O senador Rodrigo Pacheco defendeu o ministro Dias Toffoli do STF das críticas por viajar em jato particular com advogado do caso Master. Pacheco considera excessivas as acusações de suspeição. Toffoli, por sua vez, expressou irritação com o presidente da corte, Edson Fachin, por propor um código de conduta em meio às controvérsias.
O senador Rodrigo Pacheco (PSD-MG), ex-presidente do Senado, saiu em defesa do ministro Dias Toffoli do STF nesta segunda-feira (8), ao afirmar que as críticas por Toffoli ter viajado em jato particular com o advogado Augusto Arruda Botelho, envolvido no caso Master, são excessivas e improcedentes. "A circunstância de o ministro ter compartilhado um voo privado na companhia de um advogado não faz dele suspeito ou impedido para julgar processos que tenham esse advogado como patrono constituído, definitivamente", disse Pacheco. Ele acrescentou que "fosse assim, seria muito fácil, por conveniência ou ardil, gerar suspeição ou impedimento de um juiz para evitar que ele julgue uma causa". Pacheco enfatizou que impedimento e suspeição seguem regras taxativas nos códigos, e que essa situação não se enquadra nelas.

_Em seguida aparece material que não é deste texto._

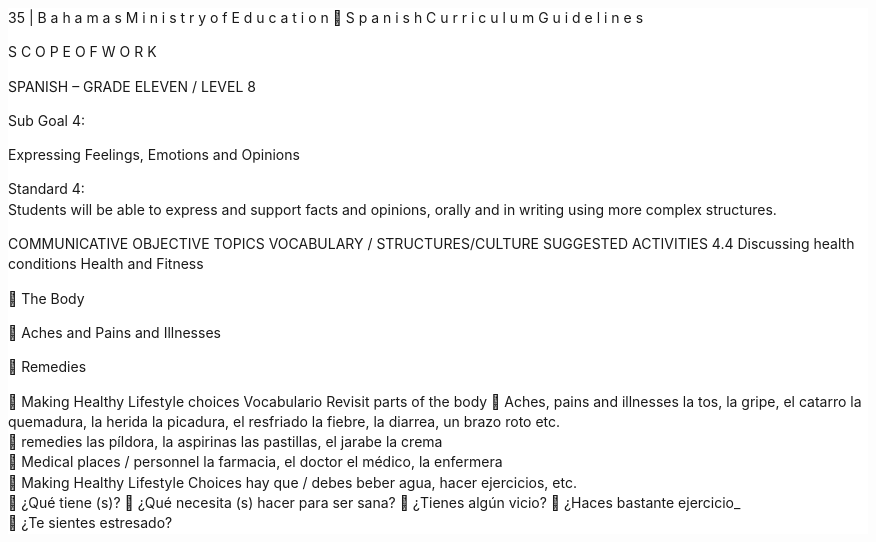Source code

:  
 
 
 


35 | B a h a m a s  M i n i s t r y  o f  E d u c a t i o n   S p a n i s h  C u r r i c u l u m  G u i d e l i n e s  
 
S C O P E   O F   W O R K 
 
SPANISH – GRADE ELEVEN / LEVEL 8 
 
Sub Goal 4:  
 
Expressing Feelings, Emotions and Opinions 
 
Standard 4:  
Students will be able to express and support facts and opinions, orally and in writing using more 
complex structures. 
 
COMMUNICATIVE 
OBJECTIVE 
TOPICS 
VOCABULARY / 
STRUCTURES/CULTURE 
SUGGESTED 
ACTIVITIES 
4.4 
Discussing 
health 
conditions 
Health and 
Fitness 
 
 The Body 
 
 Aches and 
Pains and 
Illnesses 
 
 Remedies 
 
 Making Healthy 
Lifestyle choices 
Vocabulario 
Revisit parts of the body 
 Aches, pains and illnesses 
la tos, la gripe, el catarro 
la quemadura, la herida 
la picadura, el resfriado 
la fiebre, la diarrea, un brazo 
roto etc.  
 remedies 
las píldora, la aspirinas 
las pastillas, el jarabe 
la crema  
 Medical places / personnel 
la farmacia, el doctor 
el médico, la enfermera  
 Making Healthy Lifestyle 
Choices 
hay que / debes beber agua, 
hacer ejercicios,  etc.  
 ¿Qué tiene (s)? 
 ¿Qué necesita (s) hacer para 
ser sana? 
 ¿Tienes algún vicio? 
 ¿Haces bastante ejercicio_  
 ¿Te sientes estresado?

A viagem ocorreu na sexta-feira (28 de novembro), quando Toffoli seguiu para Lima para assistir à final da Libertadores, retornando no domingo (30) em jato pertencente ao empresário Luiz Osvaldo Pastore. Botelho, ex-secretário Nacional de Justiça e amigo do proprietário do avião, advoga para um diretor do Banco Master. O caso foi distribuído a Toffoli na tarde de 28 de novembro, após o embarque do ministro. Em 2 de dezembro, Toffoli impôs sigilo elevado a um pedido da defesa de Daniel Vorcaro, dono da instituição financeira, e concentrou todas as investigações sobre o Master no STF, atendendo solicitação dos advogados do banco.
Pacheco concordou que o caso está corretamente no STF sob sigilo, devido à menção a autoridade com foro e relação com o sistema financeiro nacional. Ele foi cotado para vaga no STF pelo presidente Lula, mas foi preterido em favor de Jorge Messias, o que gerou crise com o petista e o presidente do Senado, Davi Alcolumbre.

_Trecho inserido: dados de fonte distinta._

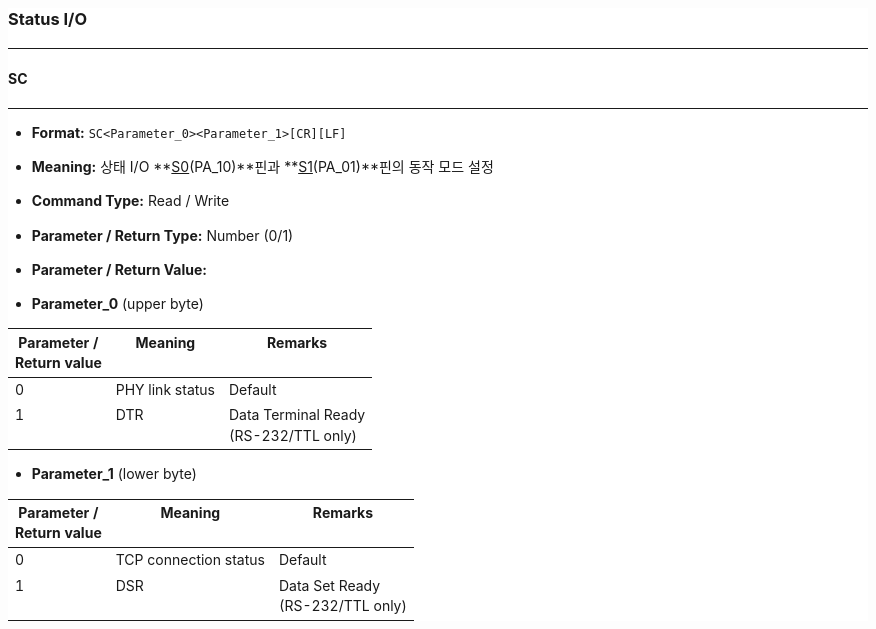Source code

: ### Status I/O

------------------------------------------------------------------------

#### SC

------------------------------------------------------------------------

-   **Format:** `SC<Parameter_0><Parameter_1>[CR][LF]`
-   **Meaning:** 상태 I/O **[S0](#s0)(PA_10)**핀과
    **[S1](#s1)(PA_01)**핀의 동작 모드 설정
-   **Command Type:** Read / Write
-   **Parameter / Return Type:** Number (0/1)
-   **Parameter / Return Value:**

-   **Parameter_0** (upper byte)

<table>
<thead>
<tr class="header">
<th>Parameter /<br />
Return value</th>
<th>Meaning</th>
<th>Remarks</th>
</tr>
</thead>
<tbody>
<tr class="odd">
<td>0</td>
<td>PHY link status</td>
<td>Default</td>
</tr>
<tr class="even">
<td>1</td>
<td>DTR</td>
<td>Data Terminal Ready<br />
(RS-232/TTL only)</td>
</tr>
</tbody>
</table>

-   **Parameter_1** (lower byte)

<table>
<thead>
<tr class="header">
<th>Parameter /<br />
Return value</th>
<th>Meaning</th>
<th>Remarks</th>
</tr>
</thead>
<tbody>
<tr class="odd">
<td>0</td>
<td>TCP connection status</td>
<td>Default</td>
</tr>
<tr class="even">
<td>1</td>
<td>DSR</td>
<td>Data Set Ready<br />
(RS-232/TTL only)</td>
</tr>
</tbody>
</table>

[^1]: 위즈네트에서 제공하는 제품 설정 프로그램(Configuration tool)도 동일한 커맨드 셋을 이용하여 WIZ750SR 제품을 제어합니다.
[^2]: 예를 들어, 제품의 MAC 주소를 확인하는 MC 커맨드와 펌웨어 버전을 확인하는 VR 커맨드와 같은 경우.
[^3]: Data UART port
[^4]: Command mode switch trigger code via Data UART port
[^5]: Char '+++'
[^6]: 이와 반대로, 모드 전환 후 입력 될 시리얼 커맨드의 경우에는 각 커맨드의 마지막에 CR과 LF를 붙여야 합니다.
[^7]: 제품 내에 커맨드를 처리하기 위해 UDP와 TCP 서버가 동작하고 있으므로, 사용자는 꼭 UDP 혹은 TCP 클라이언트를 활용하여야 합니다.
[^8]: Broadcast IP 주소 255.255.255.255로 데이터를 전송하여, 동일 망 내에 위치한 모든 Peer에게 데이터를 전송하는 방법
[^9]: FF:FF:FF:FF:FF:FF
[^10]: Hex값 0x20은 ASCII 코드로 공백을 의미합니다.
[^11]: 즉, Get Request에 대한 Response는 Set Request와 동일한 형태입니다.
[^12]: IP 주소, 게이트웨이 주소, 서브넷 마스크, DNS 서버 주소, 원격지 IP 주소 등의 IPv4 주소 형식
[^13]: 설정 저장, 리부트, 모드 변경, 공장 초기화 등
[^14]: WIZ107/108SR 호환 커맨드 리스트, [UI] 커맨드 제외
[^15]: WIZ750SR 전용 커맨드 리스트
[^16]: 제품이 접속할 원격지의 주소를 IP 주소에서 Domain으로 변경한 경우 등
[^17]: 지정된 시간에 도달 할 때까지 수신된 시리얼 데이터를 모아 한 번에 이더넷으로 전송합니다. 이 시간은 시리얼 데이터 수신이 멈추는 순간부터 카운트 되며, 지정된 시간에 도달하기 이전에 추가 시리얼 데이터가 수신되면 초기화되어 다시 카운트를 시작합니다.
[^18]: 지정된 데이터 길이에 도달 할 때까지 수신된 시리얼 데이터를 모아 한 번에 이더넷으로 전송합니다.
[^19]: 지정된 문자가 수신 될 때까지 시리얼 데이터를 모아 한 번에 이더넷으로 전송합니다.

Paralelamente, Toffoli manifestou irritação a aliados com Edson Fachin, presidente do STF, por propor um código de conduta para ministros em meio às críticas. O documento, defendido por Fachin desde antes de assumir em outubro, estabelece regras para participação em eventos e viagens com entidades privadas e enfrenta resistências na corte. Insiders da corte notam que a iniciativa não é nova.